CONSIGNE:
Recopiez à l'identique le passage de l'extrait ci-dessous sur la franchise participative qui va de « Dans ce groupe, la » jusqu'à « une enseigne concurrente. ».

EXTRAIT FOURNI:
▼▼▼

Validée par les banquiers de la franchise, la formule présente nombre de contraintes et fait l’objet de bien des critiques de la part de ses opposants. Certains franchisés Carrefour la combattent devant les tribunaux.
La franchise participative est actuellement au cœur d’une vive bataille judiciaire entre le géant Carrefour et plusieurs de ses ex-franchisés.
Dans ce groupe, la prise de participation du franchiseur au capital des sociétés franchisées est obligatoire. Problème : quand les franchisés arrivent au terme de leur contrat et qu’ils ne veulent pas le renouveler parce que, par exemple, leur rentabilité n’est pas assez bonne, ils ne peuvent pas rejoindre une enseigne concurrente.
Le contrat de société qu’ils ont signé en même temps que leur contrat de franchise – pour une durée beaucoup plus longue, jusqu’à 99 ans – leur impose en effet d’exploiter leur magasin uniquement sous une enseigne du groupe. Et ils ne peuvent modifier ces statuts et cet objet social de leur société qu’à la majorité des trois quarts s’ils sont en SARL, soit 75 % des parts. Or, dans le modèle Carrefour, ils ne disposent que de 74 % tandis que le franchiseur en détient 26 %.
La problématique est similaire pour ceux qui sont en société anonyme.
Face à cette situation, certaines sociétés franchisées en difficulté – mais pas en cessation de paiement – ont obtenu des tribunaux de commerce l’ouverture de procédures de sauvegarde, puis la mise en place de plans de sauvegarde.
Dans ce cadre, la réunion d’une assemblée générale extraordinaire a été ordonnée par les juges permettant à la société franchisée de décider à la majorité simple de rejoindre une enseigne concurrente pour assurer sa survie.
Une issue qui a permis à plusieurs d’entre elles d’améliorer – parfois très nettement – leur situation financière, mais qui ne règle pas tout puisque Carrefour, qui ne perd pas son statut d’associé minoritaire, conteste en justice toutes ces décisions.
Une contestation vaine jusqu’à présent car tous les arrêts d’appel et de cassation ont validé les mesures prises par les tribunaux de commerce. Mais d’autres procédures sont en cours et la bataille est loin d’être terminée.
Les banquiers se disent « rassurés » par la participation du franchiseur au capital du franchisé
La franchise participative, qui n’est pas utilisée uniquement dans la grande distribution, est-elle pour autant une formule à rejeter par les franchisés ? « Elle est intéressante, car elle rassure le banquier », plaide Lionel Régis, responsable du Pôle franchise de la Caisse d’Épargne (groupe BPCE).
« La présence du franchiseur au capital montre qu’il souhaite clairement travailler avec le candidat sélectionné et qu’il valide ses compétences et connaissances, même si son apport personnel est un peu faible. Elle indique aussi que le franchisé sera a priori plus accompagné encore que dans une franchise classique dans le développement de son entreprise au quotidien. »
« Côté franchiseur, la formule lui permet de développer plus facilement son réseau, ajoute l’expert, surtout quand le concept nécessite des apports importants, ce qui est de plus en plus fréquent dans certains secteurs. Autre avantage : il peut avoir une vision plus rapprochée de l’évolution de ses franchisés. »

▲▲▲

ENTRÉES RÉPERTORIÉES:

▼▼▼

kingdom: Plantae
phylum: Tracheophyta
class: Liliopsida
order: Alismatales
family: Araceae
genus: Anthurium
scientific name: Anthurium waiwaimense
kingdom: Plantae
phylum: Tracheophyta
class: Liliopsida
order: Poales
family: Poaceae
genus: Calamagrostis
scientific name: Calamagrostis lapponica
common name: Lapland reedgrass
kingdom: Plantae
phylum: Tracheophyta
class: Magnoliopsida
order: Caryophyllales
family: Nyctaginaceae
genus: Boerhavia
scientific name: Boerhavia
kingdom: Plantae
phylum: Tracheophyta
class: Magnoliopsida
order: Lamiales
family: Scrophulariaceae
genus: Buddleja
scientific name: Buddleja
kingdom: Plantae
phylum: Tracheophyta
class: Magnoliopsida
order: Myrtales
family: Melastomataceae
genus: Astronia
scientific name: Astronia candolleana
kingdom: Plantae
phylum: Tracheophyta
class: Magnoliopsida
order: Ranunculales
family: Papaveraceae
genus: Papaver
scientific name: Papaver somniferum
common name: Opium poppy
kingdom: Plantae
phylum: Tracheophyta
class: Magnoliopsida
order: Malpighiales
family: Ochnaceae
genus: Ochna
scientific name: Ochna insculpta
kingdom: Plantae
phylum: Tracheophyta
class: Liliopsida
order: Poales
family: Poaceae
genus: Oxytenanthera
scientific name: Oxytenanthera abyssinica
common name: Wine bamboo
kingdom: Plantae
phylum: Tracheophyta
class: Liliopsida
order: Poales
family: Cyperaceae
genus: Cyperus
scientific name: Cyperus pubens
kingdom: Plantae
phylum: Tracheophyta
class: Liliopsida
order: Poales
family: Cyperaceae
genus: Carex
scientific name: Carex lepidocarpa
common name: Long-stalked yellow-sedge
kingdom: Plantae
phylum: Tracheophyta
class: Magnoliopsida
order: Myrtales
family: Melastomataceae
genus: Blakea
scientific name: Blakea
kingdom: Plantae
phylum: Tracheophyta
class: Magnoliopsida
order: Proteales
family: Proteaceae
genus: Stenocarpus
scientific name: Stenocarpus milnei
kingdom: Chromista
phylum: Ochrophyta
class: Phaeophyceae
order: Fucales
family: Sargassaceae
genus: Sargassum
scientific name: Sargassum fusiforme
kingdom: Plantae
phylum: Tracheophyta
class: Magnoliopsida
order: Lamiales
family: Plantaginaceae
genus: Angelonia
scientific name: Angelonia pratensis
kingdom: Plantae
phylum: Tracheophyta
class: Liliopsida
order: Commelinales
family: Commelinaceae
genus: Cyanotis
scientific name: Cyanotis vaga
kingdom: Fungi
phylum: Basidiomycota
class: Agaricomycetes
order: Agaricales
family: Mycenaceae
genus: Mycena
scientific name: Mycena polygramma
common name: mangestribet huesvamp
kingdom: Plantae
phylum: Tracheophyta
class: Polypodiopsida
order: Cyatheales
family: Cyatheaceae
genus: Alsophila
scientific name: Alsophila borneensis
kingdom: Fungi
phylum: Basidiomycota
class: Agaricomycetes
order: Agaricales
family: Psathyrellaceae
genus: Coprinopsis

▲▲▲

EXERCICE CORRIGÉ:
Dans ce groupe, la prise de participation du franchiseur au capital des sociétés franchisées est obligatoire. Problème : quand les franchisés arrivent au terme de leur contrat et qu’ils ne veulent pas le renouveler parce que, par exemple, leur rentabilité n’est pas assez bonne, ils ne peuvent pas rejoindre une enseigne concurrente.